An alternative was to go abstract as Lawrence Atkinson did, in a pleasing kind of way, scarcely Vorticist at all. There are a couple of decorative pieces by Helen Saunders, fashioned from lightning stabs and shuddering trident forms, purporting to be studies for cannon or some such, and a much better design by Edward Wadsworth, which openly admits to being abstract, but it's all very well-behaved. Where's the dynamism and the anger? Wadsworth's woodcut for dazzle ship-camouflage is superb, but that's something else, closer to McKnight Kauffer's magnificent 'Flight' image, penetrating further into the spirit of the age, and away from the specifics of Vorticism. Let's chuck in a `vortograph' by Alvin Langdon Coburn just to widen the field a bit more.
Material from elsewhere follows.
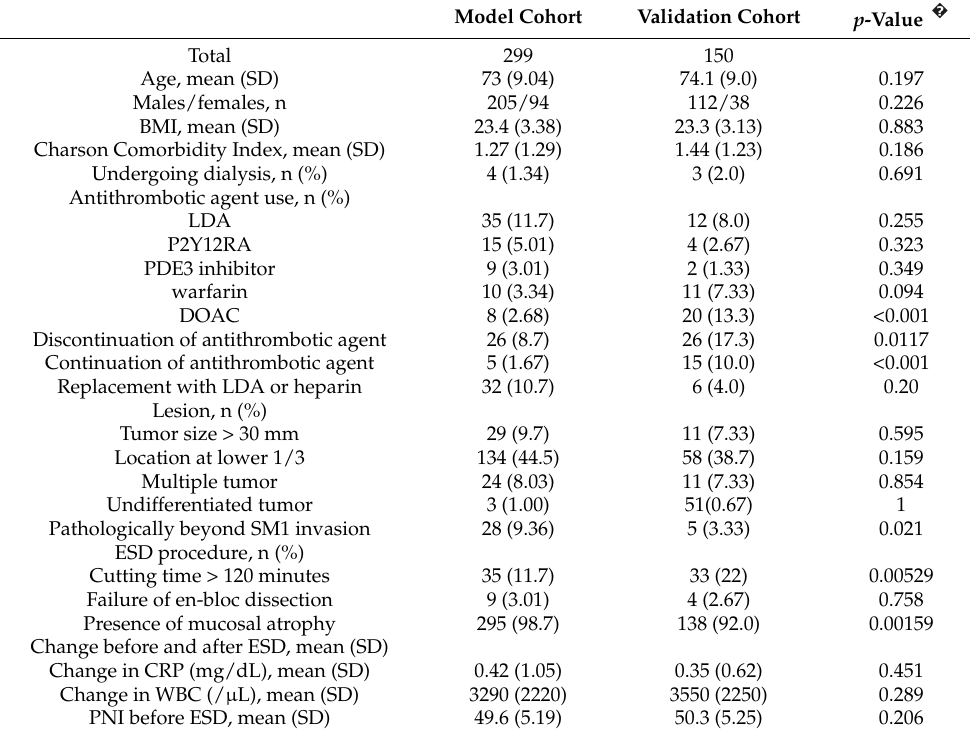
Table 1. Clinical features and characteristics in model cohort and validation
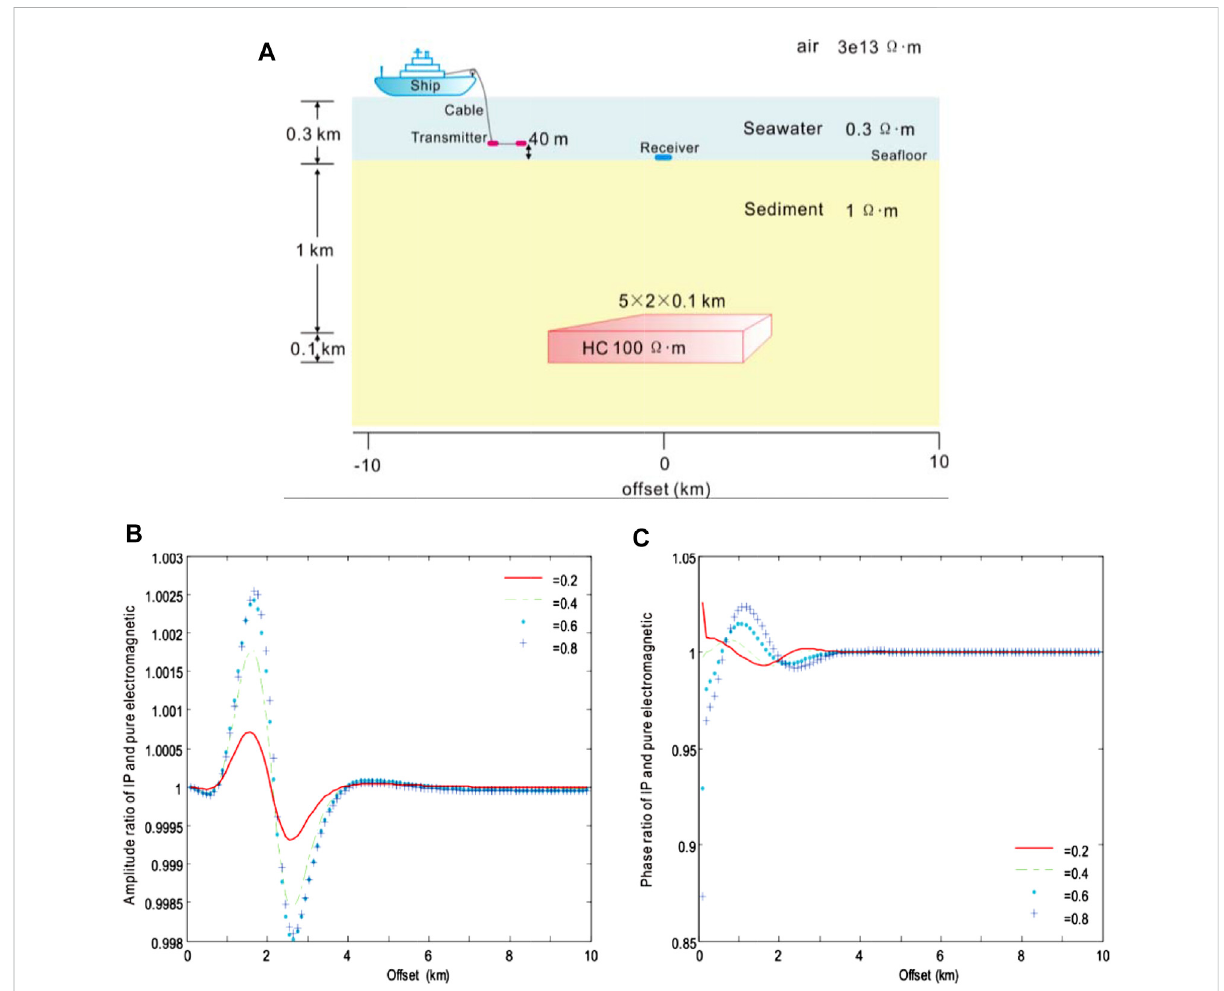
FIGURE 11 AmplitudeandphaseratioofCSEMwiththeIPandpureelectromagnetic fi eldtotheDiasmodelofvariousvolumepercentages δ =0.2(red),0.4 (green),0.6(blue)and0.8(lightblue),respectively. (A) Geoelectricmodelofsubmarinehydrocarbonswithion-inducedpolarizationinthe3Dmarine CSEM, (B) the ratio of amplitude, and (C) the ratio of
That's the trouble with this exhibition: it refuses to identify itself or properly examine its subject; it's too diffuse. Plus the fact that there are too many minor works on show (at least half-a-dozen masterpieces are needed, by the likes of Lewis, Epstein and Nevinson), and it ends up deeply compromised. The third room deals with the postwar era, strictly speaking not Vorticist at all. There are some lovely things here, by Nevinson and Wadsworth (though the latter got rather lost in the industrial landscape), but why bring in Jacob Kramer at this point, fine artist though he is? It simply confuses the issue once more.
What a contrast to turn to the immaculately selected and presented Piranesi exhibition at the Victoria Art Gallery, Bath. A national touring exhibition arranged by the South Bank Centre, this is the last venue (till 29 February) of a lengthy run. Thirty etchings and 15 drawings from the British Museum concentrate on Piranesi's great series of architectural fantasies. the 'Cat-cell'. or 'Imaginary Prisons'. The grandeur of his sublime vision rocked England in the 18th century and continues to exert an influence today. (Look, for instance, at the sets of Harry Potter, or Blade Runner.) An exquisitely compact show — the ink drawings are a delight — which makes its point unerringly. The Estorick should learn from its example.